# Glass Wobbler



## Penguingeoff (Jan 20, 2011)

Finally posted finished pictures of the glass engine. It has bee run on Air, not going to run it on steam for obvious reasons. I have been taking it , along with more of our glass art to quite a few exhibitions down here. Hope you like





















There is another thread on the progress of this in -works in progress - glass wobbler. Geoff


----------



## steamer (Jan 20, 2011)

Cool! I really like it!

I would love some build photo's ...got any?

 th_wwp th_wwp ;D

Dave


----------



## shred (Jan 20, 2011)

Way Cool! I was wondering what had happened to that build the other day.
 th_wav

But.... we need video!


----------



## Shopguy (Jan 20, 2011)

That's not just a glass engine that's an ART Glass engine.
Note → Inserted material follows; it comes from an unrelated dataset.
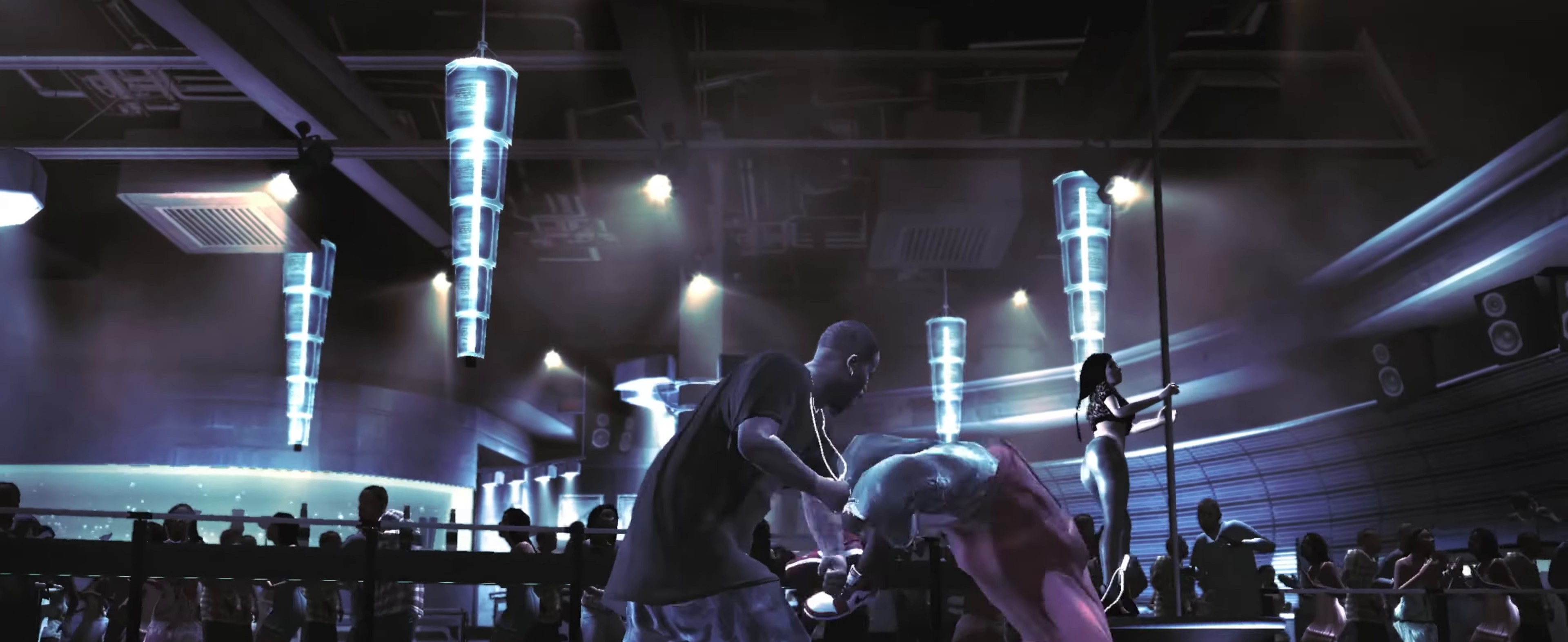
{"buttons": [], "left_stick": "left", "right_stick": "center", "events": [[67, "left_stick", "down"], [317, "left_stick", "left"]]}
Very nice, :bow:

Ernie J


----------



## Kaleb (Jan 26, 2011)

What would be the problem with running this engine on steam. I think glass will take heat and pressure quite well unless it's really thin.


----------



## GailInNM (Jan 26, 2011)

Great work Geoff. Really nice. Thanks for the inspiration to do something different.

For those looking for build photos:
http://www.homemodelenginemachinist.com/index.php?topic=7976.msg84139#msg84139
http://www.homemodelenginemachinist.com/index.php?topic=8069.msg85202#msg85202
Gail in NM


----------



## SignalFailure (Feb 4, 2011)

Insane! I like it!


----------